= Work to do =
• 1. Which distinct HAProxy version numbers appear in the HAProxy release message? List each one once.
• 2. Can you copy, word for word, the passage of the HAProxy release message between "On Fri, 24 Jun" and "after version 2.7-dev0.", inclusive?

= Reading text =
Re: [ANNOUNCE] haproxy-2.7-dev1

2022-06-25 Thread Aleksandar Lazic
Hi Willy.

On Fri, 24 Jun 2022 22:58:53 +0200
Willy Tarreau  wrote:

> Hi,
> 
> HAProxy 2.7-dev1 was released on 2022/06/24. It added 131 new commits
> after version 2.7-dev0.
> 
> There's not that much new stuff yet but plenty of small issues were
> addressed, and it's already been 3 weeks since the release thus I figured
> it was a perfect timing for a -dev1 for those who want to stay on the edge
> without taking much risks.
> 
> In addition to the fixes that went into 2.6.1 already, some HTTP/3 issues
> were addressed and a memory leak affecting QUIC was addressed as well (thanks
> to @Tristan971 for his precious help on this one). 
> 
> Aside fixes, a few improvements started already. First, and to finish on
> QUIC, the QUICv2 version negotiation was implemented. This will allow us
> to follow the progress on the QUICv2 drafts more closely.
> 
> On HTTP/2, the maintainer of the Lighttpd web server reported a nasty case
> that he observed between curl and lighttpd which is very similar to the so
> called "Silly Window Syndrom" in TCP where a difference of one byte between
> a buffer size and a window size may progressively make the transfer
> degenerate until almost all frames are 1-byte in size. It's not a bug in
> any product, just a consequence of making certain standard-compliant stacks
> interoperate. Some workarounds were placed in various components that
> allowed the issue to appear. We did careful testing on haproxy and couldn't
> produce it there, in part due to our buffer management that makes it
> difficult to read exactly the sizes that produce the issue. But there's
> nothing either that can strictly prevent it from happening (e.g. with a
> sender using smaller frames maybe). So we implemented the workaround as
> well, which will also result in sending slightly less frames during
> uploads. The goal is to backport this once it has been exposed for a
> while without trouble in 2.7.

= Supplied data =

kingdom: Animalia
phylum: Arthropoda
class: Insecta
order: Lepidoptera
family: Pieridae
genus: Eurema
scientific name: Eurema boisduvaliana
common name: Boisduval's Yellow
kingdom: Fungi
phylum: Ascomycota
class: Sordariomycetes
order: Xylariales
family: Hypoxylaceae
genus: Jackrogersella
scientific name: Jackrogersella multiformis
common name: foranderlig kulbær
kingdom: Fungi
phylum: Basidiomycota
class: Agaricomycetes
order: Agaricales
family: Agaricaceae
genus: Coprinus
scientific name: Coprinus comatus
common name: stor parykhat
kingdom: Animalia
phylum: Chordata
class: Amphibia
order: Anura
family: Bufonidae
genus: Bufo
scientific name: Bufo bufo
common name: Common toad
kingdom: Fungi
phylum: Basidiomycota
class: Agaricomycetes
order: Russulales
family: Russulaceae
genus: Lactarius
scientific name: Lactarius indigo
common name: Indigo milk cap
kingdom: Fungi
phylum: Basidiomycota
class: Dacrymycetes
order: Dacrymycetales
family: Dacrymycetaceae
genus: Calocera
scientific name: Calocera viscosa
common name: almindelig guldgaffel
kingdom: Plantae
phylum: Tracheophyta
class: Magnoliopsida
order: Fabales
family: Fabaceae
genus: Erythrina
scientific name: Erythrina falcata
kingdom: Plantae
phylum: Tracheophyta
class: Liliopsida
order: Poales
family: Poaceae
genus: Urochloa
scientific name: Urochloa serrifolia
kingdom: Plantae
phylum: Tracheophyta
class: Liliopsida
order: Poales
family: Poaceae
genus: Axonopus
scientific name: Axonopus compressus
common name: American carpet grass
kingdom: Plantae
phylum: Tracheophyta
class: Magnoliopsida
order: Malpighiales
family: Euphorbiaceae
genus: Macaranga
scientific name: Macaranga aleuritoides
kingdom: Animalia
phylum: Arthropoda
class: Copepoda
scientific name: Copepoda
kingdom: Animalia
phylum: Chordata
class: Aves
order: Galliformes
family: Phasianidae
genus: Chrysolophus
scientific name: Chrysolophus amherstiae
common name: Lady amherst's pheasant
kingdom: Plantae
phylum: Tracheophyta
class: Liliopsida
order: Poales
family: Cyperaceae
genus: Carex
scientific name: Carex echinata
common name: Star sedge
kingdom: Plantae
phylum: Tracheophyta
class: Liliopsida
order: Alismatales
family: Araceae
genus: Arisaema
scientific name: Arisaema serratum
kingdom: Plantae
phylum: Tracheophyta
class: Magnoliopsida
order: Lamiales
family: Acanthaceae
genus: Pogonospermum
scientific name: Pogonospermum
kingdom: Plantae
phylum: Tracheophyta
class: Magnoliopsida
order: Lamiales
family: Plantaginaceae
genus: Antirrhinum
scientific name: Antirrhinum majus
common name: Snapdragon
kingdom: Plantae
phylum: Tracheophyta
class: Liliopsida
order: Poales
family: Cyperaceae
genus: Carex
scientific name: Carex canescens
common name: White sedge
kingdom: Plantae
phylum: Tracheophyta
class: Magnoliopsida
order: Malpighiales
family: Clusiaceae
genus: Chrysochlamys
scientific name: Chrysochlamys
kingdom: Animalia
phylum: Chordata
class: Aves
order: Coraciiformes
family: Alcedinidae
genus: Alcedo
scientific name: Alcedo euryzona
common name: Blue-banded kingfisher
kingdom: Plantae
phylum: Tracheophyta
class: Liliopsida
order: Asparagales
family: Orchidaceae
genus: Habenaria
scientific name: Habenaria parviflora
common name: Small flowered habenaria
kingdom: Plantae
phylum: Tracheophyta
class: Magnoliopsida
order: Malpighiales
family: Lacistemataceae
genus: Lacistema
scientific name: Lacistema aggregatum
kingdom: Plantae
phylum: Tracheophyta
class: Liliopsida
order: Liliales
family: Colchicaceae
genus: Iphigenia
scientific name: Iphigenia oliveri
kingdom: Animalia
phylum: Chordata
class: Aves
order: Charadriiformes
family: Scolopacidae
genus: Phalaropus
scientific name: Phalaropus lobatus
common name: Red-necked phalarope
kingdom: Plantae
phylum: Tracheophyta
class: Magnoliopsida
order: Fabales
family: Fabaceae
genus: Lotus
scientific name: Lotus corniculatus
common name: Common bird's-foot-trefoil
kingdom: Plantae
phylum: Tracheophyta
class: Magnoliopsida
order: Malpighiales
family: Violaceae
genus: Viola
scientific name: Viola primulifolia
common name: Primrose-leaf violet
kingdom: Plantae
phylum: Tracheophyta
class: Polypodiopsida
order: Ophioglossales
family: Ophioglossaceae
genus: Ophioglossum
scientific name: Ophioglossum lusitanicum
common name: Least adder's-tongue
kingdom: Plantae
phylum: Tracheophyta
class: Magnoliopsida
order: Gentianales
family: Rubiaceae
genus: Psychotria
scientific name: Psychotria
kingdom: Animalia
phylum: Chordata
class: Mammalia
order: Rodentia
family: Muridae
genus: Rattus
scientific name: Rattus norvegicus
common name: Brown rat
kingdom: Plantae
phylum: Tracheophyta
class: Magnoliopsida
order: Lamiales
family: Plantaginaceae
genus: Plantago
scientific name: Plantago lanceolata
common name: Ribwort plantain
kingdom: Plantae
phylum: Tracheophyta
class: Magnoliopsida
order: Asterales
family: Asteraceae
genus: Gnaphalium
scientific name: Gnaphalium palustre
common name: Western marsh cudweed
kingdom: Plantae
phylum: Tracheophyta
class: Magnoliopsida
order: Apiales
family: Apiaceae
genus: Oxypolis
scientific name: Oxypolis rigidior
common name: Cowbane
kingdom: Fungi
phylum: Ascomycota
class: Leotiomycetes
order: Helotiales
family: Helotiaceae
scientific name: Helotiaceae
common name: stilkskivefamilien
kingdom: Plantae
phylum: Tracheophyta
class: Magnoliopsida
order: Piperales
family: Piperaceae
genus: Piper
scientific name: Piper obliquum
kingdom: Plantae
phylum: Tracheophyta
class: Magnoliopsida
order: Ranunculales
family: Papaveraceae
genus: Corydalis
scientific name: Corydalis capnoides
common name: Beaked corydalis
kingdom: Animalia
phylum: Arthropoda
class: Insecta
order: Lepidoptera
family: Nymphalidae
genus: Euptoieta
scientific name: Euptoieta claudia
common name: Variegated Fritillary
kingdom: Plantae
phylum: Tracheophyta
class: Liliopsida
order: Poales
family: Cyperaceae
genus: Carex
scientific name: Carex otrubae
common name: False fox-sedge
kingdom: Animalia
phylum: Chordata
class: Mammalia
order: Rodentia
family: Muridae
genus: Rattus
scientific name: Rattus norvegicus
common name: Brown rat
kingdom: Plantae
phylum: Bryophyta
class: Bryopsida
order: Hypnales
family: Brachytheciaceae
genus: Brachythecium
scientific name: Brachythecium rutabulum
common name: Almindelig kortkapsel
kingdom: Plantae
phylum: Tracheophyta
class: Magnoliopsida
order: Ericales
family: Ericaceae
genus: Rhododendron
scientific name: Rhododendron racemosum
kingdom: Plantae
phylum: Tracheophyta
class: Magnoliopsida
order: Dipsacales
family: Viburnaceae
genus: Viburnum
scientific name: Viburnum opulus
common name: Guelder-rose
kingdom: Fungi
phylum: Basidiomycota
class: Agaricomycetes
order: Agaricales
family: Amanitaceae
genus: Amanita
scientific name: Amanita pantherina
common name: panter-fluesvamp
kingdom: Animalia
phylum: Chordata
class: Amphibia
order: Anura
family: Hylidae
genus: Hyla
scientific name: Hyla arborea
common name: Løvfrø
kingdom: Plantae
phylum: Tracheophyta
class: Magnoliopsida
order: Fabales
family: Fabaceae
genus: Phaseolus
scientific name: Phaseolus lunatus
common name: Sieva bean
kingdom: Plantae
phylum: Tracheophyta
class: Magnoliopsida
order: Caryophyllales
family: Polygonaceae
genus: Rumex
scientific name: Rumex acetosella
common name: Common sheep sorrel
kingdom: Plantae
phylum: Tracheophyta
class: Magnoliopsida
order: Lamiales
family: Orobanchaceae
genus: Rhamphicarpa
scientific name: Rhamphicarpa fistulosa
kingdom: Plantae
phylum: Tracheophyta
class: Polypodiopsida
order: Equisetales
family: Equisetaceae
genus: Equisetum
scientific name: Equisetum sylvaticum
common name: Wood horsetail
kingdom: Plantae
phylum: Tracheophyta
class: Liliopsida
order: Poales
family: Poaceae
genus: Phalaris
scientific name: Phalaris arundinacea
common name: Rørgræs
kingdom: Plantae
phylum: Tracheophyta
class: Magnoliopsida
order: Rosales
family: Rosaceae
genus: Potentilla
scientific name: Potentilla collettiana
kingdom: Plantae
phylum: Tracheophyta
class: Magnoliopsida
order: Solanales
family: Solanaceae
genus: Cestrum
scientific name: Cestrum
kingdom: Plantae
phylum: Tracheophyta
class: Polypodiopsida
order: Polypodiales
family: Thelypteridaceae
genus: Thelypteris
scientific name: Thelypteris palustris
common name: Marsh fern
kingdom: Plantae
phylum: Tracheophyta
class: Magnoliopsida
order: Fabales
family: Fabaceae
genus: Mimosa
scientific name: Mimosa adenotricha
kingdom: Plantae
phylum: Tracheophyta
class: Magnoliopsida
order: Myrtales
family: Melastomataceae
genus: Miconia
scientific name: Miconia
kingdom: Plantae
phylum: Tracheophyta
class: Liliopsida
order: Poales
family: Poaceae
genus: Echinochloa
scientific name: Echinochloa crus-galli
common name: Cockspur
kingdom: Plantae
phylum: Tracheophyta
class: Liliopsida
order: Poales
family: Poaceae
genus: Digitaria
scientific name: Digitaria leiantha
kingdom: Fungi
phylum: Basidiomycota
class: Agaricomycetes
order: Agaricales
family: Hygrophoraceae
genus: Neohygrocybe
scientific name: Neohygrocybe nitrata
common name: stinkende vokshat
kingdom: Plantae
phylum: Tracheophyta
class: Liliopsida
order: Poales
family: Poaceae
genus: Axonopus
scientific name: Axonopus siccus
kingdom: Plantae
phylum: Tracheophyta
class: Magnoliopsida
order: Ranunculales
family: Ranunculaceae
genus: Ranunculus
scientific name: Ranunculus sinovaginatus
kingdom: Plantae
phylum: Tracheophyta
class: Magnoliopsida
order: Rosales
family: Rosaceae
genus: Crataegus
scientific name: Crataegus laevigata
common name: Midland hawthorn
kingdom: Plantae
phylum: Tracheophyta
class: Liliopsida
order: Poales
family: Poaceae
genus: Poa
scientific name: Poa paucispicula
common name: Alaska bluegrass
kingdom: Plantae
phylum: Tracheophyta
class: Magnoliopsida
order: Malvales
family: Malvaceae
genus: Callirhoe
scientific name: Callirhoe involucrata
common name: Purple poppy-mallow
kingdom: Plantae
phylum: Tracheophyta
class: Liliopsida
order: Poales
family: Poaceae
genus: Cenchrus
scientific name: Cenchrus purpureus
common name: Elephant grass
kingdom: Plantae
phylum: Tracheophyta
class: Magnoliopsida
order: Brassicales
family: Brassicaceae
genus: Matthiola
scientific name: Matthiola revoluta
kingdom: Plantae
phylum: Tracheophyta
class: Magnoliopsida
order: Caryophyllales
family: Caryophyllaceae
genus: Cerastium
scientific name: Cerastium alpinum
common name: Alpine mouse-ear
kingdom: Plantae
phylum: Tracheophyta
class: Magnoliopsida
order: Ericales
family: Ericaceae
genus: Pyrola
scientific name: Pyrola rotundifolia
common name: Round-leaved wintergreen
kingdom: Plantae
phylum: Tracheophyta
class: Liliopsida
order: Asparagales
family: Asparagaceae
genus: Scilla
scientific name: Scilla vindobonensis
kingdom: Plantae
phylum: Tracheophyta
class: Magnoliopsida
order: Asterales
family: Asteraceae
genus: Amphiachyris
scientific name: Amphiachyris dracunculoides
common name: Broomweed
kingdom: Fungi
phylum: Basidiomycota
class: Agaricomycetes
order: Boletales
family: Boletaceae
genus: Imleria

= Responses for each task =
• 1.
- 2.7-dev1
- 2.7-dev0
- 2.6.1
- 2.7

• 2.
On Fri, 24 Jun 2022 22:58:53 +0200
Willy Tarreau  wrote:

> Hi,
> 
> HAProxy 2.7-dev1 was released on 2022/06/24. It added 131 new commits
> after version 2.7-dev0.